Posts: 319Mid-month update and SD4M thoughts
I had a bad month last month, and so I tried to spend what free time I had building my bench back-up.
One thing I've noticed about SD4M is that it is MUCH easier to get a response from women than compared to AM, but the flake factor is much higher. Part of this is that I need to adjust my game a bit, and I think also part of it is that the women are motivated differently. But, I've had several girls just vanish after I thought the email / txt'ing was going well. Is this normal?
As for rebuilding my bench, earlier this week I thought things were going well. I had five solid potentials:
1. 22 yod Jamaican fresh off the boat. 7/8/7?
2. 26 yod AA with her own car and place. 7/7/8?
3. 21 year old Dominican 10/10/7?
4. 19 year AA 8/9/8?
5. 19 year AA 9/9/9?
#1 wanted $500 per meeting after a week of great txt'ing. I passed.
#2 has vanished which is a shame as being able to host would have removed LOTS of logistical issues.
I had a M&G scheduled for #3 today, but she cancelled. I suspect a better prospect emerged as she's new. She wants to skype with me next week when I'm in LA. I guess she's keeping her options open.

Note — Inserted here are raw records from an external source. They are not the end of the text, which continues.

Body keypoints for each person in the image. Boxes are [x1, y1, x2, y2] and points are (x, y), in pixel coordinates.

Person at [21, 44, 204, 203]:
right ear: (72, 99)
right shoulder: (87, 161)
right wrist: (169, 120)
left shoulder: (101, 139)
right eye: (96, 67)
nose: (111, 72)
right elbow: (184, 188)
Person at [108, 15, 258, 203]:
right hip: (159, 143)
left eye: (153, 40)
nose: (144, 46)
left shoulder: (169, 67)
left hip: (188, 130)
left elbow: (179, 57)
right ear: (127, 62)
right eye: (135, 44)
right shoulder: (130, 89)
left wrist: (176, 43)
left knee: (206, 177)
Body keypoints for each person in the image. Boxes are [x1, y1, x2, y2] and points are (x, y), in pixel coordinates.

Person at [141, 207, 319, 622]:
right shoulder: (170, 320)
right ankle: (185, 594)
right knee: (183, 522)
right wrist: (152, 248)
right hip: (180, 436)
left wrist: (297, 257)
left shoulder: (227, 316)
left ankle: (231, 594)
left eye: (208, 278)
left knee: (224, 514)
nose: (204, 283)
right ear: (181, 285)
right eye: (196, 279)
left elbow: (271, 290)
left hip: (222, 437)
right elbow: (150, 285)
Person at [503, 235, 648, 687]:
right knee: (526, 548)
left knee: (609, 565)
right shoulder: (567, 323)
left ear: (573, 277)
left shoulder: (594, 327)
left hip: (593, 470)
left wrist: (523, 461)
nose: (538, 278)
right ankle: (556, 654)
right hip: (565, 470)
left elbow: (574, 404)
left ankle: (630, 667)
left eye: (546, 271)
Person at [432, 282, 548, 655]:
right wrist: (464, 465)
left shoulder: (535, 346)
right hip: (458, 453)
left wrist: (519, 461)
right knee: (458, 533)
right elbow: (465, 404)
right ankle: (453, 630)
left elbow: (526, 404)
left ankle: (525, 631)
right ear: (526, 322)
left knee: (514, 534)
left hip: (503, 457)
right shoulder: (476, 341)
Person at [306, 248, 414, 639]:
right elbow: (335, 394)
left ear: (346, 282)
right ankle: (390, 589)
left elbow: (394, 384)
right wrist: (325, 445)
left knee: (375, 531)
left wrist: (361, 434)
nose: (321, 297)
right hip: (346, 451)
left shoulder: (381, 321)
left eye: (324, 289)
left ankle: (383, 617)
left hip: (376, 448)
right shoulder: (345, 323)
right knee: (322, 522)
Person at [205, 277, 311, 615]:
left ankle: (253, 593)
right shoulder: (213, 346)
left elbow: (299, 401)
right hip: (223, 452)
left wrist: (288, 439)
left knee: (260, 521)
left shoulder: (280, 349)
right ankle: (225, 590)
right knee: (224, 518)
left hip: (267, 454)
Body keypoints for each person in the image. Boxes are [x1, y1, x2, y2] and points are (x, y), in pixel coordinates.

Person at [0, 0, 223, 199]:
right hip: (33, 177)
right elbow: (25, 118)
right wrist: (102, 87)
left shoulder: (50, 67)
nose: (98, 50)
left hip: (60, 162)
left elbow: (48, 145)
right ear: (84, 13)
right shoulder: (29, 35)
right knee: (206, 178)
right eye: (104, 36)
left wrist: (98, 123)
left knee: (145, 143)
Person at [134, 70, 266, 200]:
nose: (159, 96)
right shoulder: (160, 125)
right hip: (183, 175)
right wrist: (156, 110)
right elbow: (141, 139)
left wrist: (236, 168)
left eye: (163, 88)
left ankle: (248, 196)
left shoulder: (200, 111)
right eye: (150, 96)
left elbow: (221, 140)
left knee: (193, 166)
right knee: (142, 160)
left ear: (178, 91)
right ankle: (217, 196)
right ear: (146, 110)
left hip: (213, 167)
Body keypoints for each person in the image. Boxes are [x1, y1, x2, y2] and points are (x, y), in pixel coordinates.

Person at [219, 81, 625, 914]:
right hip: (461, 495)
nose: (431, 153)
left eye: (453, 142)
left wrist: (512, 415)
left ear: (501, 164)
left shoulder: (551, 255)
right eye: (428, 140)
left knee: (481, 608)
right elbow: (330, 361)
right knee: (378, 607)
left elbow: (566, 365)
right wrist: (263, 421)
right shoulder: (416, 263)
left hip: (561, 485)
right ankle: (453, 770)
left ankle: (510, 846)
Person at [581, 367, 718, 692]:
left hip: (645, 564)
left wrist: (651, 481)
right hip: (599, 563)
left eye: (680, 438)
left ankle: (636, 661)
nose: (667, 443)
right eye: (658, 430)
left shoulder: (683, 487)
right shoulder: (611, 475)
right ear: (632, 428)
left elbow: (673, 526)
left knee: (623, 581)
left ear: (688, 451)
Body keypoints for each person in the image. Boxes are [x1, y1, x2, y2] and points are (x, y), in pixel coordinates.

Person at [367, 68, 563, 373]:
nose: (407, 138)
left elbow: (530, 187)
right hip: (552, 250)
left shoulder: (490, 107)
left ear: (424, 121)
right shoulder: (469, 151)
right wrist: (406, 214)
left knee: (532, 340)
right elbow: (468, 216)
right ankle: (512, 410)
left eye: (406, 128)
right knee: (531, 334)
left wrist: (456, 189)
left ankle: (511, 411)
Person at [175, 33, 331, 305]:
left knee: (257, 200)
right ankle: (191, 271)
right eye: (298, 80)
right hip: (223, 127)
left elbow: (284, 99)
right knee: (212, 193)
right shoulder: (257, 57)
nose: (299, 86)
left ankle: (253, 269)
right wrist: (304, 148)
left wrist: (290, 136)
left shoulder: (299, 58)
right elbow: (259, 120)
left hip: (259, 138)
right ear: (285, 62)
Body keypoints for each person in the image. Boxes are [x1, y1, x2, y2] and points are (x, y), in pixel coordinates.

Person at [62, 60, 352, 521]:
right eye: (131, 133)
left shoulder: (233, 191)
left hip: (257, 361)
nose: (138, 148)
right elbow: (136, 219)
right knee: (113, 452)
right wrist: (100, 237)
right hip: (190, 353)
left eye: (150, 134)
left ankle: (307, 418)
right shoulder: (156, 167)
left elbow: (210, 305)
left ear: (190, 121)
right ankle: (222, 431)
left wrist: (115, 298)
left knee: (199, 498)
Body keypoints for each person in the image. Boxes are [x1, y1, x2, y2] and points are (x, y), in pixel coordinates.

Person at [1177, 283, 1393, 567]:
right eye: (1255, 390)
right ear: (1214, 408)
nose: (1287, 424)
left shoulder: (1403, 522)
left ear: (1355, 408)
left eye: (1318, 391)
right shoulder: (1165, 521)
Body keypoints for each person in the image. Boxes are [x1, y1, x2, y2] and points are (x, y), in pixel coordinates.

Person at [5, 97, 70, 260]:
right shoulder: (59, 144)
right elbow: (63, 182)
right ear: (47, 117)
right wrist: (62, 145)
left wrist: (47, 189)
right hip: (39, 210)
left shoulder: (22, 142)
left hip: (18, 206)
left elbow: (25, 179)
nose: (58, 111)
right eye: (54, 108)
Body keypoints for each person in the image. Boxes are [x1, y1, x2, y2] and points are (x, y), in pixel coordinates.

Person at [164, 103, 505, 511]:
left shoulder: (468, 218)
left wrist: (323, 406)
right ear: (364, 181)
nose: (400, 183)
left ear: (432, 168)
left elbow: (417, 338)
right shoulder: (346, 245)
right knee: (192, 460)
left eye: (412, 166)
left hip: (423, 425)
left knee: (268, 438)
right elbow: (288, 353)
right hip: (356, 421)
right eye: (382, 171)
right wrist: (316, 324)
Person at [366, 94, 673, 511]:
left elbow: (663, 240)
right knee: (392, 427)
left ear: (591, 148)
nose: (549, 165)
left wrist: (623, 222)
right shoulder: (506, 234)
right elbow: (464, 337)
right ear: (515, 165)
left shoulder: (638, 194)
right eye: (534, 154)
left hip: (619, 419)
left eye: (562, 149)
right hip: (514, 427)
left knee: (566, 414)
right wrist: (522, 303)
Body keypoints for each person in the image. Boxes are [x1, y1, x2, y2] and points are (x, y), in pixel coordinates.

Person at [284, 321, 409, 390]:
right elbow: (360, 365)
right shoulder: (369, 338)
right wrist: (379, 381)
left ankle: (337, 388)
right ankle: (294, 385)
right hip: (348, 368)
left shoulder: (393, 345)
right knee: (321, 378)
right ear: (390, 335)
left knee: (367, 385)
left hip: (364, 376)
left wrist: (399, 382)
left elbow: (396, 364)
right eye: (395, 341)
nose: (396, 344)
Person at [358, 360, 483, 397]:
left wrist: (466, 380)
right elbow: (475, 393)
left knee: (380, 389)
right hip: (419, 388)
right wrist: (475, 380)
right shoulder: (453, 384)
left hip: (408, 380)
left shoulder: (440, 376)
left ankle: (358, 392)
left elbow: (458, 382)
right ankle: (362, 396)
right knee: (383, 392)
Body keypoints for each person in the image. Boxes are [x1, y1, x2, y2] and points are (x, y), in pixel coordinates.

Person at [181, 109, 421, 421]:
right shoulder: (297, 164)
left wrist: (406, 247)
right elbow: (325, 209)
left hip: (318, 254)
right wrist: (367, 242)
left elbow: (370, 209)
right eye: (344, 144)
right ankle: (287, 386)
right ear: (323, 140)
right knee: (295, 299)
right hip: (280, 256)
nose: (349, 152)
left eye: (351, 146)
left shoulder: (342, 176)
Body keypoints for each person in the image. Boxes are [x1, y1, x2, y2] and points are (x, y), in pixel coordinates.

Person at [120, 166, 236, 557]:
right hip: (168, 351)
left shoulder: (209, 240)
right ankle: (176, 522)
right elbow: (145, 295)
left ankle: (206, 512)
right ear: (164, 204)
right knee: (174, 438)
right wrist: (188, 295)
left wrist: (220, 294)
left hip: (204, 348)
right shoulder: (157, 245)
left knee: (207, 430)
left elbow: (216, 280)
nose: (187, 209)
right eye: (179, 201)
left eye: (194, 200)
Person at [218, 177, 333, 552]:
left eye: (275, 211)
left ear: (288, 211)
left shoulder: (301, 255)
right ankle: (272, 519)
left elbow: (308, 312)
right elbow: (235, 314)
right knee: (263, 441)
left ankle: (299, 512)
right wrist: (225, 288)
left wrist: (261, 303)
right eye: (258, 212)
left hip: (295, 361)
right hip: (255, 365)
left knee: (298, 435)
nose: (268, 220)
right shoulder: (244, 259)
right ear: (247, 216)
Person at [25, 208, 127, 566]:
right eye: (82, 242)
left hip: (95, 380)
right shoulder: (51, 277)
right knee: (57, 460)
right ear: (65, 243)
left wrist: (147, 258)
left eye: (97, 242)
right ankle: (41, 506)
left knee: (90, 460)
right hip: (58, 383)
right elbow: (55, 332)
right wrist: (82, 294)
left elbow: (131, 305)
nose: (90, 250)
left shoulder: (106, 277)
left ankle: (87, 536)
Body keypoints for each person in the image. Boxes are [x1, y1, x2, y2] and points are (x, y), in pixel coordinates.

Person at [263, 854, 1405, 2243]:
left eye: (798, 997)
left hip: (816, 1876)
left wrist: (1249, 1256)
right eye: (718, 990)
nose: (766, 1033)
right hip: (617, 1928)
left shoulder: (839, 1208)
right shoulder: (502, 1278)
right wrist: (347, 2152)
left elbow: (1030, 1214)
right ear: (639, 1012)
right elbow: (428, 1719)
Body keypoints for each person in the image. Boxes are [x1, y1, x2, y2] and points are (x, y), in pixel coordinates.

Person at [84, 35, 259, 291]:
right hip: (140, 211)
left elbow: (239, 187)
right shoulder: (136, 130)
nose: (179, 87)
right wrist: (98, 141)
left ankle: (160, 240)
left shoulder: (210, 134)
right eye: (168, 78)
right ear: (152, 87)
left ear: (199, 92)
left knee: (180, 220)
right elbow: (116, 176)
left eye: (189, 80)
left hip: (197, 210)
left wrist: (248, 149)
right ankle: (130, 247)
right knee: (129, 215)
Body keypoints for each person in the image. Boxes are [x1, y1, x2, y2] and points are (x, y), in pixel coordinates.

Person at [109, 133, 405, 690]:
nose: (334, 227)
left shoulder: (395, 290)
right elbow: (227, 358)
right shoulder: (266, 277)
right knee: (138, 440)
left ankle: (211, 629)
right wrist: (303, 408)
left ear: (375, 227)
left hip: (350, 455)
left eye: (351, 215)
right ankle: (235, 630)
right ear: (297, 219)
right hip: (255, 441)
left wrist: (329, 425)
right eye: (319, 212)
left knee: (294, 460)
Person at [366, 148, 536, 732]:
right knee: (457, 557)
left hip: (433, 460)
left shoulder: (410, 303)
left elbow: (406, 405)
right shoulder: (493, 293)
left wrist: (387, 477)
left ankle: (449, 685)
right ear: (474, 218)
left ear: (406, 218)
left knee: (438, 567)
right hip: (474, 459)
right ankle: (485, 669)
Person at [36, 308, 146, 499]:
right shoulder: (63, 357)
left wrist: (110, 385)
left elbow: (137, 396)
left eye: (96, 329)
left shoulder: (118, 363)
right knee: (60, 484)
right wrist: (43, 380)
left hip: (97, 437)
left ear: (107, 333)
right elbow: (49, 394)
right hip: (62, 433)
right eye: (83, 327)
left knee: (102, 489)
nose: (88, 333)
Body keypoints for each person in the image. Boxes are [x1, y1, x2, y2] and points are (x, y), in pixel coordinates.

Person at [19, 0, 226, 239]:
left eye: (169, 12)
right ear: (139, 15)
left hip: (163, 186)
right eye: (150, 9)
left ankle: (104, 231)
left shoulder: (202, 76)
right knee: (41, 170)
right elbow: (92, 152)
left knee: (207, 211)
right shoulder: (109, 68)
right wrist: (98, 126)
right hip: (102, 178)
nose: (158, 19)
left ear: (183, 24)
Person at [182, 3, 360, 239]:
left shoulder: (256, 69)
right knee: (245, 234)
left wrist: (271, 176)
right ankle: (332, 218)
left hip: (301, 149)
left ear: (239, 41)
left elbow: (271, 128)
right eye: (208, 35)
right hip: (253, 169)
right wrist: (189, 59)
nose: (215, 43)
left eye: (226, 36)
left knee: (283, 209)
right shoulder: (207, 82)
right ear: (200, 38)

I had a M&G with #4, and things were going well. I might have pushed a little too much after the M&G, and now she's "moving to NYC". She never had a SD before, and I think she was expecting that sex wasn't going to be involved.
#5 is still an enigma mostly. We've set a dinner date for when I return from LA. We'll see where it goes.
On the non-SB front, my greek MILF has returned. My KAL hottie that wants to start a family still wants to meet until she can find Mr. Right. I think she just likes crashing at my corporate apartment in Santa Monica!